First, our assessment of percentage of counties experiencing an increase over the two time windows in the original research letter did not consider the “size of the increase”. We examined the percent change in cases over the two time periods and the percentage of people who are fully vaccinated across US counties (Fig. 2). As is evident, the overall inference drawn in the research letter remains unaltered.
Second, we wish to reiterate that in the original letter we already present a sensitivity analysis, in the associated Supplementary File, where we considered a one-month lag on the independent variable “percentage of population fully vaccinated” and confirmed the robustness of our findings for both countries and US counties [5].
Third, in our research letter, we also included an interactive data dashboard (https://tiny.cc/USDashboard) that allows users to visualize the patterning of cases per 100,000 people in the last 7 days and percentage of population fully vaccinated (in categories) along with other data metrics since April 12, 2021, with automatic updates as new data is released.
Fourth, we elected to use boxplots across various categories of percentage of population fully vaccinated because it was the most appropriate way to describe the underlying data, which is the primary goal of any statistical analysis. Specifically, in the case of the two variables we focused on, the variation between counties within a category of fully vaccinated is readily apparent—especially in the US—regardless of the average for any category.

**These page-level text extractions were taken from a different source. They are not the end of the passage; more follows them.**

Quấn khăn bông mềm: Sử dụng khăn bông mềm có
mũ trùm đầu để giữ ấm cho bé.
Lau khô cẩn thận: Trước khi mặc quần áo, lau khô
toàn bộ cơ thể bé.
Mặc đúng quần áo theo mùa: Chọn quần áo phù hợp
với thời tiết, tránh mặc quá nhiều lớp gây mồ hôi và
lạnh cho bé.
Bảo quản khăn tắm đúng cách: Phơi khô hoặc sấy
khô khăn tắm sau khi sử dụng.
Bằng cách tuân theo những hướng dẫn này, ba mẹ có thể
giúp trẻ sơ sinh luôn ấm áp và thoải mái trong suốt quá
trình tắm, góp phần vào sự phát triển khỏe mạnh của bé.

We thank Mulot et al. for analyzing the two variables from the same data source we considered in the analysis using more formal statistical models (Supplementary Analysis of their comment) [1] that analyze the relationship using a continuous scale of fully vaccinated. Mulot et al. selectively interpret the higher end of the distribution of fully vaccinated to suggest a negative correlation with “cases per 100,000 in the last 7 days” [1]. However, the variation between counties at higher levels of vaccination is evident in their figure, reinforcing our interpretation that a county could be high or low in cases at different levels of vaccination, and the appropriateness of boxplots to characterize the data.
It is precisely because of this finding we concluded that there should be a consideration of other known non-pharmacological interventions in addition to vaccines. For instance, in a recently published simulation study of a university campus, it was shown that surveillance testing, and isolation of positive cases are important mitigation strategies, even if 100 percent of the students are vaccinated [11].

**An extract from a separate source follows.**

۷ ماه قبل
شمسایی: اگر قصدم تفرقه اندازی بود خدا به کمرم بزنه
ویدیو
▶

Finally, we concur with the concern around observed and unobserved confounding variables in any observational data analysis. This is especially true for the country-level analysis. While we acknowledge this particular limitation in our original research letter, space constraints inhibited us from elaborating in greater depth. It is precisely because of our recognition of a whole variety of country-level differences that we deliberately restrained from overinterpreting the statistically positive counterintuitive association observed across countries. Instead, we leaned towards interpreting an association that is descriptively self-evident.